IM: On the contrary, Conte’s speech is quite emotional, yet firm and authoritative. He doesn’t talk at lengths about experts, but only briefly introduces one, whom he appoints to strengthen hospitals’ ability to cope with the situation. He starts his speech by thanking ‘doctors, healthcare professionals, and researchers’ who are working to ‘fight the health emergency and cure our sick people’. Especially in the first part of the speech, thus before announcing the lockdown, his focus is mostly on the sacrifices everyone is making individually for the well-being of the collectivity. As he explains, this moment is first and foremost a health crisis that, at the same time, ‘concerns the stability of our economy, of our production fabric made up of small and medium-sized enterprises.’ Before announcing the need to implement stricter measures that limit individual freedoms massively, Conte makes explicit that ‘In the first place there is and there will always be the health of Italians.’

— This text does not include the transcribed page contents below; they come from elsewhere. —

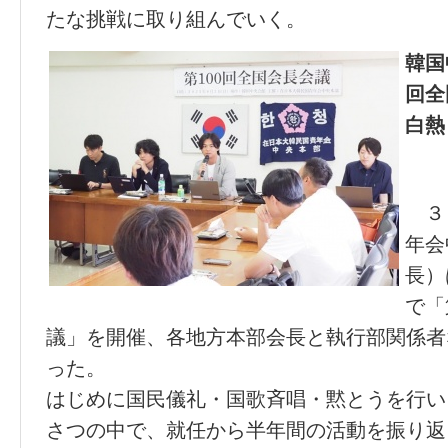
たな挑戦に取り組んでいく。
韓国
回全
白熱
３
年会
長）
で「
議」を開催、各地方本部会長と執行部関係者
った。
はじめに国民儀礼・国歌斉唱・黙とうを行い
さつの中で、就任から半年間の活動を振り返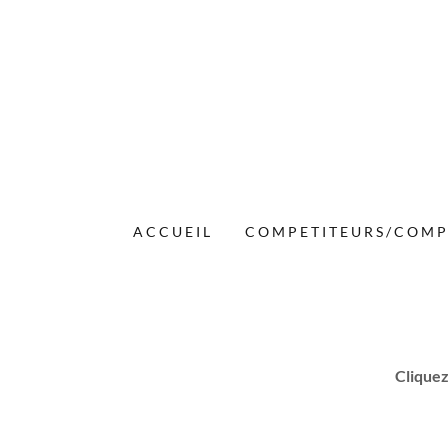
ACCUEIL
COMPETITEURS/COMP
Cliquez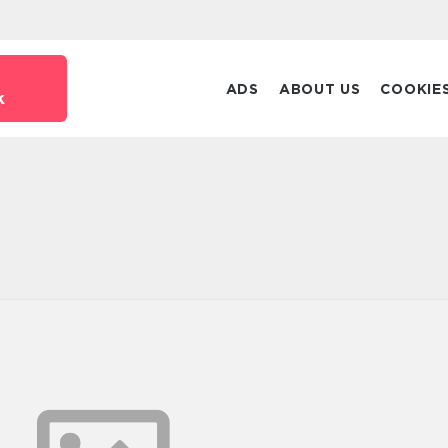
ADS
ABOUT US
COOKIE
k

EB: Rutte also talks about how the virus is impacting on national icons like KLM, people’s jobs, as well as entrepreneurs. He makes a promise to businesses and their employees (that is how he formulates it); that the cabinet will do what is necessary to support them. His speech is 1439 words and 138 words are devoted to the economy and supporting the economy. How does Conte talk about the economy and the government’s role here?
IM: Conte talks about the economy, but only a little, especially when compared to Rutte. He acknowledges that he is asking a lot, even more so in an economic context in which medium-sized and small businesses are very important. Other references to ‘the economy’ can be found in his explanation of how the lockdown will work, which activities can continue, why and under which conditions.
EB: Analyzing how countries respond differently is a precarious task, which can easily lead to the reproduction of stereotypical notions of ‘national culture’. We are no medical experts, but we are presented with what seems contradictory expert advice with major consequences for our lives. It does seem that cultural differences play a role in how experts, governments, and citizens respond to the virus and its uncertainties.
IM: Uncertainty plays a big role. To make decisions now is not an easy business and in order to make these very complex decisions people do draw on their worldviews. Yet, as anthropologists we may see not only cultural differences, but also the moralities that underlie the production and application of expert knowledge.
Irene Moretti and Erik Bähre do research on the morality of insurance as part of the Moralising Misfortune project, PI Erik Bähre, funded by the European Research Council (ERC) under the Horizon 2020 Research and Innovation Programme (Grant Agreement No. 682467).